1. L’Union européenne est gravement préoccupée par les récents événements en Ossétie du Sud où, pour la première fois depuis des années, on déplore des pertes de vies humaines. L’Union européenne demande avec force à toutes les parties concernées d’observer la plus grande retenue et de respecter intégralement les termes du cessez-le-feu.
2. L’Union européenne estime qu’il convient de s’attacher en toute priorité à stabiliser la situation sur le terrain. Toute nouvelle violation de l’accord de cessez-le-feu et non-exécution des décisions prises au sein de la Commission mixte de contrôle pourrait aisément mener à une nouvelle dégradation d’une situation déjà fort instable. Par ailleurs, un cessez-le-feu stable pourrait servir de base à un approfondissement des négociations, qui, à son tour, devrait déboucher sur un règlement politique.
3. Pour l’Union européenne, la démilitarisation de la zone de conflit, force conjointe de maintien de la paix mise à part, est un préalable important pour désamorcer la crise actuelle.
4. Au cours de la crise, l’Union a été en contact permanent avec les parties intéressées, principalement par l’intermédiaire du représentant spécial de l’Union européenne pour le Caucase du Sud, M. l’ambassadeur Heikki Talvitie.
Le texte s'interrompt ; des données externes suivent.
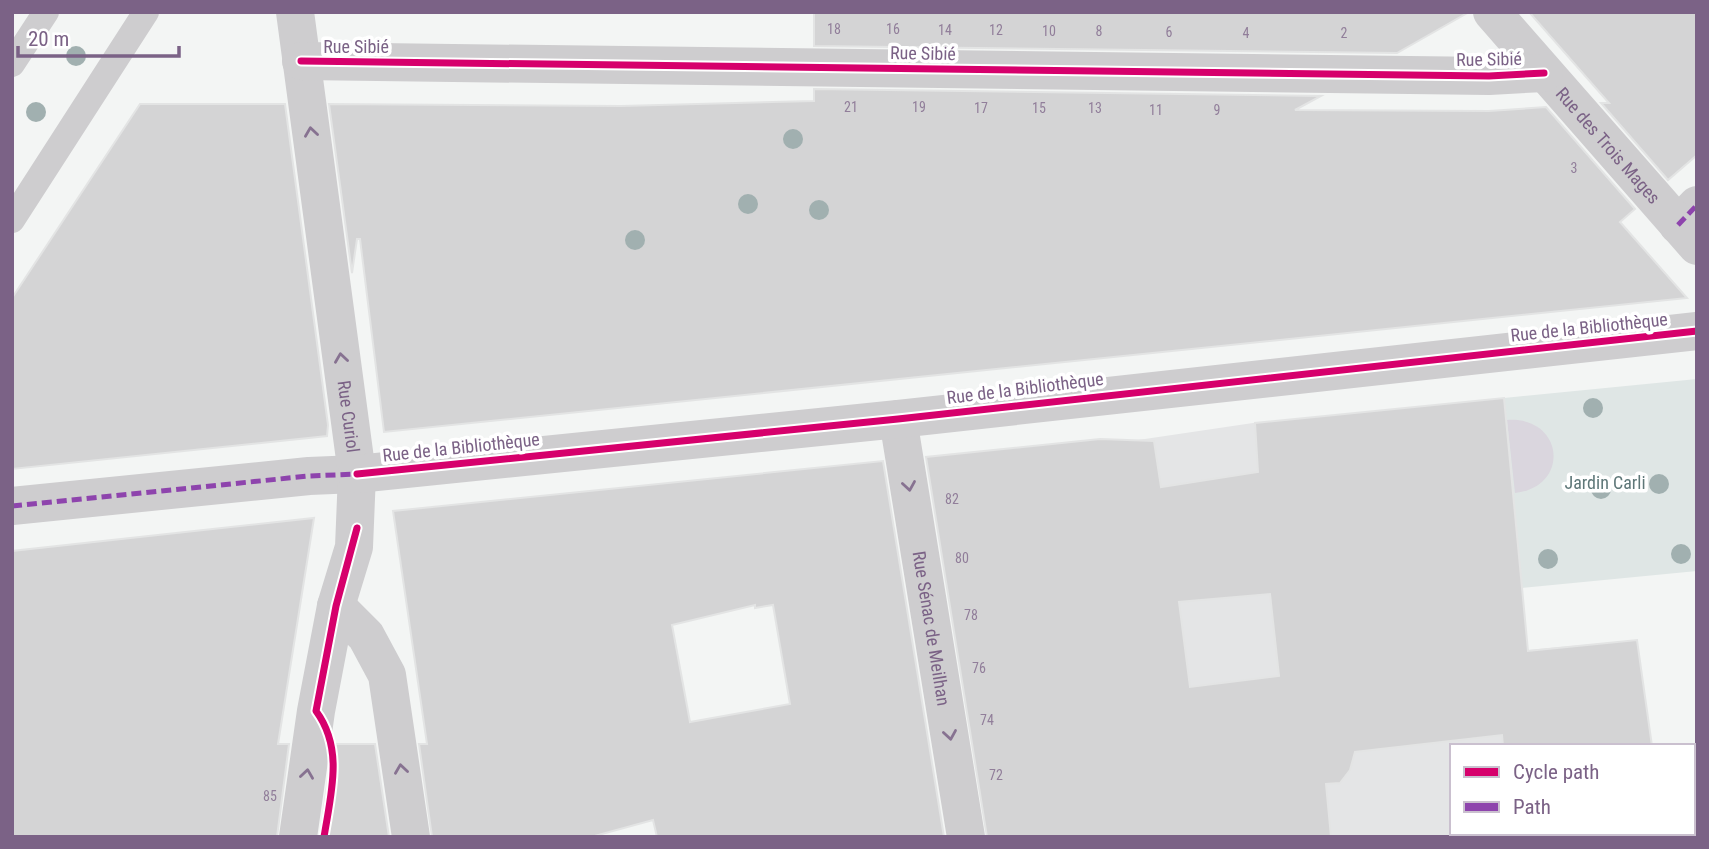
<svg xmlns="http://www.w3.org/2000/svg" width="1709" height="849" viewBox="0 0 1709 849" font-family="'Roboto Condensed',sans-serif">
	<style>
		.built { fill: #e4e5e6 }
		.green { fill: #dfe6e5 }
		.water { fill: #dad6de }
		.building { fill: #d4d4d5; stroke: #e3e4e4; stroke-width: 2; fill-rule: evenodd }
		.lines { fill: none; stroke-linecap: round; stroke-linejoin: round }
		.service { stroke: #cecdcf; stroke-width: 26 }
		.pedestrian { stroke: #cecdcf; stroke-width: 38 }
		.minor { stroke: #cecdcf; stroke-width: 38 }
		.quiet { stroke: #8e44ad; stroke-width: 5; stroke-dasharray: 10 5; stroke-linecap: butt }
		.cycleway-casing { stroke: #fff; stroke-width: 11 }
		.cycleway { stroke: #d6006c; stroke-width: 7 }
		.tree { fill: #a1b0b0 }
		.oneway { stroke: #877291 }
		.labels { text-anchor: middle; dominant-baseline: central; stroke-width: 7; stroke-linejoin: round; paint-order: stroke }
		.number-label { font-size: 14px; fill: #917e9a }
		.street-label { font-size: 18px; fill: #7b6286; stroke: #fff }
		.park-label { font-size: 18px; fill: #5e7778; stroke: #fff }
	</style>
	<rect width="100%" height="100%" fill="#f3f5f4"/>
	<path class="built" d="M1504,398L1528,650L1637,640L1652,746H1452V833H1658L1659,837H1248L1232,683L1188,687L1182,623L1156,571L1138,440L1253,423Z"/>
	<path class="green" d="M1697,379V571L1522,588L1504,398Z"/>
	<path class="water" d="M1507,420C1564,416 1571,487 1515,493Z"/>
	<g class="building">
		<path d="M814,12H1469L1397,53L814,46Z"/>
		<path d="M1529,12H1697V155L1668,180L1601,103H1609Z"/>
		<path d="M814,89L1321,96L1295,110L1489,111L1546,107L1635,209L1620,222L1687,298L384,432L360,239H357L352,273L329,104L621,106L814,101Z"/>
		<path d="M140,104H285L328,425L327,436L12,469V298Z"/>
		<path d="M1504,398L1528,651L1637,640L1652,746H1503L1502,735L1355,752L1350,770L1340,783L1326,784L1331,837H987L926,457L1100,439L1154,441L1161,487L1258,472L1255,423ZM1270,594L1279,676L1190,687L1179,602Z"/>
		<path d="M883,461L944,837H657L653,820L591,837H432L419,744H427L393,511ZM755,605V608L773,605L790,704L690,722L672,625Z"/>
		<path d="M314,518L278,744H289L277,837H12V551Z"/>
		<path d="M333,744H375L389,837H320Z"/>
	</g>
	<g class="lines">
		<g class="service">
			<path d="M12,64L46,12"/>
			<path d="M12,220L146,12"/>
		</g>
		<g class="pedestrian">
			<path d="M1678,225L1697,205"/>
			<path d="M12,506L309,476L357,474"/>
		</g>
		<g class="minor">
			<path id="s1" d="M295,12L357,474L354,547L336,606L316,711L298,837"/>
			<path id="s2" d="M1492,12L1697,246"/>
			<path d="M301,61L1489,76L1544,73"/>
			<path id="s3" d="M898,419L966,837"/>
			<path d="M357,474L898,419L1697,331"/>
			<path d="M336,606L366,636L387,675L411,837"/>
		</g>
		<g class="quiet">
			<path d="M1678,225L1697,205"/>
			<path d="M12,506L309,476L357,474"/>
		</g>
		<g class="cycleway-casing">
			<g id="cycleway">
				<path d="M301,61L1489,76L1544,73"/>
				<path d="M357,474L898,419L1697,331"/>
				<path d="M324,837C331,793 344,749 316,711L336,606L357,528"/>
			</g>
		</g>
		<use href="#cycleway" class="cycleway"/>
	</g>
	<g class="tree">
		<circle cx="76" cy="56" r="10"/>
		<circle cx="36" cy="112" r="10"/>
		<circle cx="793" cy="139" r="10"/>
		<circle cx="748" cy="204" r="10"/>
		<circle cx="819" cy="210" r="10"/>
		<circle cx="635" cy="240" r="10"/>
		<circle cx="1593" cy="408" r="10"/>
		<circle cx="1659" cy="484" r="10"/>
		<circle cx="1601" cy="489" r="10"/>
		<circle cx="1681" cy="554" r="10"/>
		<circle cx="1548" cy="559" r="10"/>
	</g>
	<defs><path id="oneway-chevron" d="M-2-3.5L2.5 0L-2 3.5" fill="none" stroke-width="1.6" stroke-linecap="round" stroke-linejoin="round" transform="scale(1.75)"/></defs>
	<g class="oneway">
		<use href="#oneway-chevron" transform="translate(311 132) rotate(-98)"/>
		<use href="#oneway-chevron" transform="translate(341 358) rotate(-98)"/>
		<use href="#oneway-chevron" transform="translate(909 486) rotate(81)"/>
		<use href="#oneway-chevron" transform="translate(950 735) rotate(81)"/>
		<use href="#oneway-chevron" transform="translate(401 769) rotate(-98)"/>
		<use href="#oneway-chevron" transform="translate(307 774) rotate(-82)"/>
	</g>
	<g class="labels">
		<g class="number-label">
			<text x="834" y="29">18</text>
			<text x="893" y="29">16</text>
			<text x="945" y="30">14</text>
			<text x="996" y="30">12</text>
			<text x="1049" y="31">10</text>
			<text x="1099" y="31">8</text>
			<text x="1169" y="32">6</text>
			<text x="1246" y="33">4</text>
			<text x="1344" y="33">2</text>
			<text x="851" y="107">21</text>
			<text x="919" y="107">19</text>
			<text x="981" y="108">17</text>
			<text x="1039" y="108">15</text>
			<text x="1095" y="108">13</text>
			<text x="1156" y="110">11</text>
			<text x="1217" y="110">9</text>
			<text x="1574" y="168">3</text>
			<text x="952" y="499">82</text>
			<text x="962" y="558">80</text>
			<text x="971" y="615">78</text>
			<text x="979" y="668">76</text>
			<text x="987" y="720">74</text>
			<text x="996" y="775">72</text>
			<text x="270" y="796">85</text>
		</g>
		<g class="street-label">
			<text x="356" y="46">Rue Sibié</text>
			<text transform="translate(923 53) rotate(1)">Rue Sibié</text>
			<text transform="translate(1489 59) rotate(-1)">Rue Sibié</text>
			<text stroke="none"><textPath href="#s2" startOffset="177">Rue des Trois Mages</textPath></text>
			<text transform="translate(1589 327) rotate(-6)">Rue de la Bibliothèque</text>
			<text transform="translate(1025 388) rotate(-7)">Rue de la Bibliothèque</text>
			<text stroke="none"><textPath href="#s1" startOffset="408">Rue Curiol</textPath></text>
			<text transform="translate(461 447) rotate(-6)">Rue de la Bibliothèque</text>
			<text stroke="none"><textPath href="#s3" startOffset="212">Rue Sénac de Meilhan</textPath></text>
		</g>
		<g class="park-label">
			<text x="1605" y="482">Jardin Carli</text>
		</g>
	</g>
	<rect width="1709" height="849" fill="none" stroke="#7b6286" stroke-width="28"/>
	<rect x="1450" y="744" width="245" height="91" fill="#ffffff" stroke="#cac0cf" stroke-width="2"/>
	<rect x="1464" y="767" width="35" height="10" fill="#d6006c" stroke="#cac0cf" stroke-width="2"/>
	<text x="1513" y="779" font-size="21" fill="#7b6286">Cycle path</text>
	<rect x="1464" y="802" width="35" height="10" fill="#8e44ad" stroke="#cac0cf" stroke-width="2"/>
	<text x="1513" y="814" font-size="21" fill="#7b6286">Path</text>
	<path d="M18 46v10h161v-10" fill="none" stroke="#7b6286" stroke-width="3.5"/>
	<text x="28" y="46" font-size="21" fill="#7b6286" stroke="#ffffff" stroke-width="5" paint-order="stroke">20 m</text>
</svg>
L’Union européenne rappelle la déclaration faite le 14 août dernier par M. Solana, Haut Représentant, ainsi que les récentes déclarations de l’Union européenne au Conseil permanent de l’OSCE au sujet de l’Ossétie du Sud.
5. L’Union européenne soutient l’OSCE dans ses efforts pour exercer de manière pleine et entière une surveillance efficace et vérifiable de la situation sur le terrain et elle se félicite de ce que le président en exercice de cette organisation entend se rendre dans la région ; elle l’invite à le faire dès qu’il en aura la possibilité, afin de souligner l’intérêt de l’OSCE à voir s’instaurer un cessez-le-feu durable et de s’assurer de la volonté des parties au conflit à rechercher une solution politique. A cet égard, l’Union européenne se félicite de l’intention du président en exercice de l’OSCE d’étudier sans tarder s’il serait possible de renforcer encore la capacité d’observation de l’OSCE dans la zone de conflit.
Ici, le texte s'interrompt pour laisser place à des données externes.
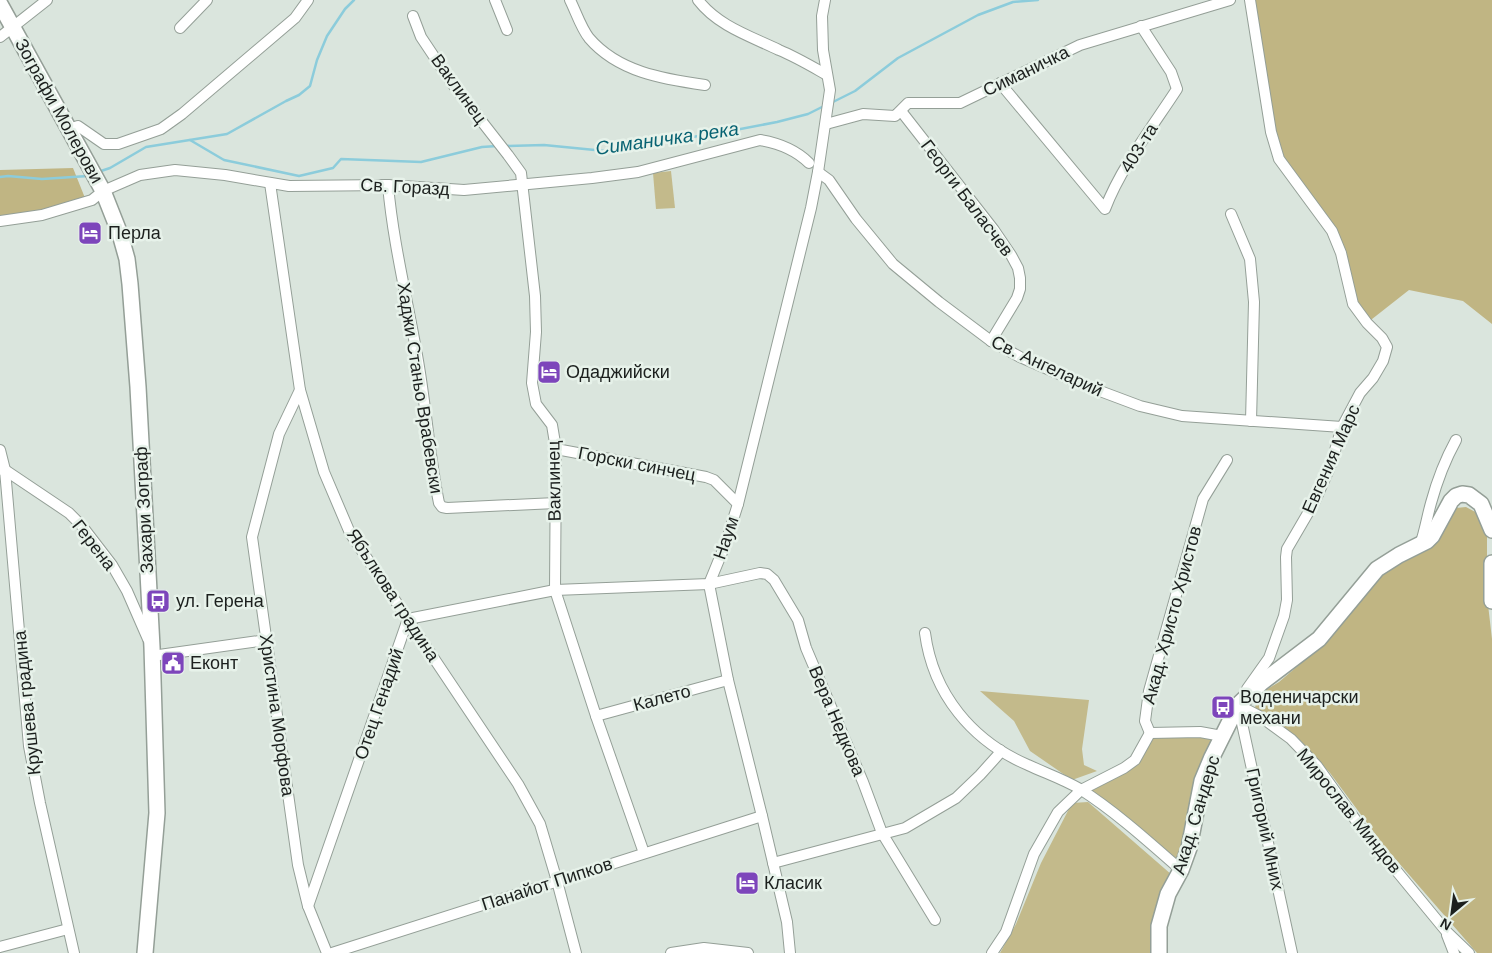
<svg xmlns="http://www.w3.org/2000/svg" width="1492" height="953" viewBox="0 0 1492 953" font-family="Helvetica,sans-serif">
<rect width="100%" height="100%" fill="#dae5dd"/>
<g fill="#c3ba8b">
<path d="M671,171l4,37 -19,1 -3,-36z"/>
<path d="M980,691l109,9 -7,49 2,16 13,6 -25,9 -42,-29 -16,-30z"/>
<path d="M1198,733l16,5 -29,107 -9,17 -87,-73 34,-16 25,-39z"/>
<path d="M1088,802l84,73 -21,53v25h-151l16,-29 25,-61 31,-60z"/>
</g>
<g fill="#c0b583">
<path d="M1250,0h242v324l-29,-23 -54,-11 -42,33 -14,-19 -12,-51 -62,-94z"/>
<path d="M73,168l12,30 -43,13 -42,6v-47z"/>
<path d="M1466,507l13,7 8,18v64l5,43v314h-15l-92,-106 -55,-74 -31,-34 -44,-31 3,-13 21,-13 41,-35 58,-73 70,-57 8,-9z"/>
</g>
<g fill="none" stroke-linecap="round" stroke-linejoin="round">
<g stroke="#8cccdb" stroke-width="2.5">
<path d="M831,103l24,-12 43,-33 80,-43 35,-13 25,-2"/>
<path d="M190,140l34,20 75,16 34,-8 8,-9 80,3 61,-15 15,-1"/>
<path d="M505,146l39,-1 61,6 125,-20 47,-9 31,-8 16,-8"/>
<path d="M98,172l12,-4 36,-21 81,-13 59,-33 13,-6 11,-9 7,-26 10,-24 18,-27 9,-9"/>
<path d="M0,177l8,-1 34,3 46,-3"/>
</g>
<g stroke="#949f97" stroke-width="12">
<g id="street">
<path d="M495,0l12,30"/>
<path d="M570,0c6,12 11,28 19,38 29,34 74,41 116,47"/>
<path d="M698,0c20,26 52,36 81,50 17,7 32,16 48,25"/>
<path d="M413,16l8,21 30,45 57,73 13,18 14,123 1,36 -4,51 4,21 16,21 4,24 -1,141 41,126 48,137"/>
<path d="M180,28l27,-28"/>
<path d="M0,37l47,-37"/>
<path d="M1000,83l105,126c16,-42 48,-83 72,-120l-6,-17 -30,-46"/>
<path d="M901,111l93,119 17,25 7,13 2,10v11l-3,9 -26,43"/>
<path d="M826,124l37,-10 32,2 13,-13h52l120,-58 150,-45"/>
<path d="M69,129l9,-3 26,18h14l43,-15 21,-15 113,-96 13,-18"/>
<path d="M818,172l11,8 27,39 37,45 46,38 52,39 29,16 64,28 56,21 42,10 160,11"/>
<path d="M270,183l30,207 24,82 26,61 168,251 22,40 17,57 19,72"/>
<path d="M388,185c5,57 19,113 29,170 9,49 12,99 22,148l3,4 5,1 109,-5"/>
<path d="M1231,214l19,45 4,43 -3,119"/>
<path d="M0,221l42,-6 50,-15 11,-9 37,-16 35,-5 50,5 64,11 99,-1 76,5 128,-12 46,-6 122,-32c18,3 36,10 49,23"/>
<path d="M300,390l-21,44 -27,103 46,328 10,41 19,47"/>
<path d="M556,449l150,28 8,3 24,24"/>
<path d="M0,450l5,20 24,276 11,57 34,150"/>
<path d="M2,470h3l64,43 13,13 30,39 15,26 21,48"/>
<path d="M1420,545c5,-14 7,-28 11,-42 6,-22 14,-43 25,-63"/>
<path d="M925,633c8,61 47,108 103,132 17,8 35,14 52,24 36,23 69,53 101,81"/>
<path d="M152,656l114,-16"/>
<path d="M1247,689l22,-31 15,-42 3,-16 -1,-43 1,-8 28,-48 15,-34 12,-40 18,-34 13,-15 10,-17 4,-14 -5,-9 -15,-15 -14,-19 -12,-51 -9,-22 -53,-72 -8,-27 -21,-132"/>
<path d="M1238,705l23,12 30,22 26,27 45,63 84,102 23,22"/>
<path d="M1238,705l54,248"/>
<path d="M596,716l132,-36"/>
<path d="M1150,733l-5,-12 4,-30 54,-192 24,-39"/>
<path d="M1150,733l50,-1 22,4"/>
<path d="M773,863l132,-35 51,-30 24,-23 18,-20 2,-5"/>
<path d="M308,906l100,-287 147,-29 154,-6 51,-11 7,1 7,6 24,40 8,28 57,134 19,51 53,87"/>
<path d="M1447,935l7,18"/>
<path d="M0,947l68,-18"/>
<path d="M332,953l430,-137"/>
<path d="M671,953l33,-5 44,5"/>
<path d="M790,953l-3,-31 -25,-106 -34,-136 -19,-96 16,-39 13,-41 73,-296 7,-36 12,-82 -7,-40 -1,-34 3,-16"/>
<path d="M992,953l14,-21 28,-78 24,-42 23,-22 43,-22 11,-8 15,-27"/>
</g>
</g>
<g stroke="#949f97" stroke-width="18">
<g id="secondary">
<path d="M0,4l103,187 17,43 7,25 3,25 8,103 14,260 5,166 -12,140"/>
<path d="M1492,563v38"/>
<path d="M1159,953v-27l9,-32 13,-24 8,-22 13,-67 10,-24 26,-52 23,-22 58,-44 58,-70 22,-14 28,-14 5,-5 19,-35 5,-5 6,-2 7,1 12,9 11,26"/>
</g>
</g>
<use href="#street" stroke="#fff" stroke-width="10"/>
<use href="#secondary" stroke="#fff" stroke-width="15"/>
</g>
<defs>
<g id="hotel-square" transform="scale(1.25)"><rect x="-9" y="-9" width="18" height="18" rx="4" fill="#7d45bb" stroke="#e7f2ea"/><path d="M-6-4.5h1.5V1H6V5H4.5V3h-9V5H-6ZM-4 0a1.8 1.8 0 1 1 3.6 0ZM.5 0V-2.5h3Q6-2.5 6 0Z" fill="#fff"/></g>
<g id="bus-square" transform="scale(1.25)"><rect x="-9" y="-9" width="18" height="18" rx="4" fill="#7d45bb" stroke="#e7f2ea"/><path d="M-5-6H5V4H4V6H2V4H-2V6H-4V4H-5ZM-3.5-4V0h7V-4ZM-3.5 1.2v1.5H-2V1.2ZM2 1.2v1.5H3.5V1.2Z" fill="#fff"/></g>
<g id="civic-square" transform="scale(1.25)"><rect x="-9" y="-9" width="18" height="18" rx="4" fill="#7d45bb" stroke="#e7f2ea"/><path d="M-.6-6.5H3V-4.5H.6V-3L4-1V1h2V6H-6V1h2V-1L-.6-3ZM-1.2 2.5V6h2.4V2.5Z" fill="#fff"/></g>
</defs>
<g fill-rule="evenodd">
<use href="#hotel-square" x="90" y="233"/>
<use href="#hotel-square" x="549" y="372"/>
<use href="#bus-square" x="158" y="601"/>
<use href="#civic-square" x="173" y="663"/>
<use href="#bus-square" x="1223" y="707"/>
<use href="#hotel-square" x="747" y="883"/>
</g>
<g text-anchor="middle" stroke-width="5" stroke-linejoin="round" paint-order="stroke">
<g font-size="18" fill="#1c201e" stroke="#e7f2ea">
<text transform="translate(1026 71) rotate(-26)" y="6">Симаничка</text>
<text transform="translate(459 89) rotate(54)" y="6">Ваклинец</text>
<text transform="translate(59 111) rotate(61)" y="6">Зографи Молерови</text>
<text transform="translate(1139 148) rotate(-58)" y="6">403-та</text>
<text transform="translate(405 187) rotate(3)" y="6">Св. Горазд</text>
<text transform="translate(967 198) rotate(53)" y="6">Георги Баласчев</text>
<text transform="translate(1047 366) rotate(25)" y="6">Св. Ангеларий</text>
<text transform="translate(420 388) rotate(81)" y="6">Хаджи Станьо Врабевски</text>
<text transform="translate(1331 459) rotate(-66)" y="6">Евгения Марс</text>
<text transform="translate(637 464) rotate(11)" y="6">Горски синчец</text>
<text transform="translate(554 481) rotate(-91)" y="6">Ваклинец</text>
<text transform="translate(144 510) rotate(-93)" y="6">Захари Зограф</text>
<text transform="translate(726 538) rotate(-71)" y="6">Наум</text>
<text transform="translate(94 545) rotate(52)" y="6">Герена</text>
<text transform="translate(393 595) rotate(57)" y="6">Ябълкова градина</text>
<text transform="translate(1172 615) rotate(-75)" y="6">Акад. Христо Христов</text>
<text transform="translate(662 698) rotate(-15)" y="6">Калето</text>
<text transform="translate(27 703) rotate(-96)" y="6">Крушева градина</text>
<text transform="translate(379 704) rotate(-71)" y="6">Отец Генадий</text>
<text transform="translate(277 715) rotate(82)" y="6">Христина Морфова</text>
<text transform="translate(837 721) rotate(67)" y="6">Вера Недкова</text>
<text transform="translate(1349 811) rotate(51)" y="6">Мирослав Миндов</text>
<text transform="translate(1196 815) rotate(-73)" y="6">Акад. Сандерс</text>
<text transform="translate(1265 829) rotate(78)" y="6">Григорий Мних</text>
<text transform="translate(547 884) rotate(-18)" y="6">Панайот Пипков</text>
</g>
<g font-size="18" fill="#1c201e" stroke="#e7f2ea" text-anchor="start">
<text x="108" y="239">Перла</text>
<text x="566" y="378">Одаджийски</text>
<text x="176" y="607">ул. Герена</text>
<text x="190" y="669">Еконт</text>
<text x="1240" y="703">Воденичарски<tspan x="1240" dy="21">механи</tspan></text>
<text x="764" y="889">Класик</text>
</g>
<g font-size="19" font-style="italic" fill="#076272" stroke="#e7f2ea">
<text transform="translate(667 138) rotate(-8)" y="7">Симаничка река</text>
</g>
</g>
<g transform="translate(1452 913) rotate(209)" stroke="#e7f2ea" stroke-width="4" paint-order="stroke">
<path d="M0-4L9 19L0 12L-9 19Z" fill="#1c201e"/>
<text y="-8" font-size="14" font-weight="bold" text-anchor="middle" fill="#1c201e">N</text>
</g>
</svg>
6. L’Union européenne prend note avec intérêt des propositions concernant, d’une part, la stabilisation à court terme de la situation et, d’autre part, une conférence internationale sur l’Ossétie du Sud, qui serait convoquée par le président en exercice de l’OSCE. L’Union européenne étudiera avec toutes les parties concernées, en s’appuyant sur les efforts de son représentant spécial pour le Caucase du Sud, de quelle manière elle peut apporter un concours le plus efficace possible à la recherche d’une solution politique à la crise, notamment en coopération avec l’OSCE.
7. Le représentant spécial poursuivra de toute urgence le dialogue politique avec la Fédération de Russie sur la crise en Ossétie du Sud.
8. L’Union européenne souhaite rappeler une fois de plus qu’elle soutient la souveraineté et l’intégrité territoriale de la Géorgie et que c’est par la négociation, par l’instauration de la confiance et par des moyens exclusivement pacifiques que l’on doit s’efforcer de trouver des solutions viables aux conflits qui perdurent. Elle rappelle que toute solution durable de ce conflit ne peut s’appuyer que sur le respect de la primauté du droit et des Droits de l’Homme et sur le respect de l’intégrité territoriale et de la souveraineté de la Géorgie, y compris son droit à contrôler ses propres frontières.
9. L’Union européenne réaffirme qu’elle est disposée à continuer d’aider la Géorgie à établir des institutions démocratiques et à développer l’Etat de droit, y compris par sa mission "Etat de droit" EUJUST THEMIS, et elle reste disposée à fournir l’aide humanitaire nécessaire.
La Bulgarie, la Roumanie, la Turquie et la Croatie*, pays candidats, l’Albanie, la Bosnie-Herzégovine, l’Ancienne République yougoslave de Macédoine et la Serbie-et-Monténégro, pays du processus de stabilisation et d’association et candidats potentiels, ainsi que l’Islande, le Liechtenstein et la Norvège, pays de l’AELE membres de l’Espace économique européen, se rallient à la présente déclaration.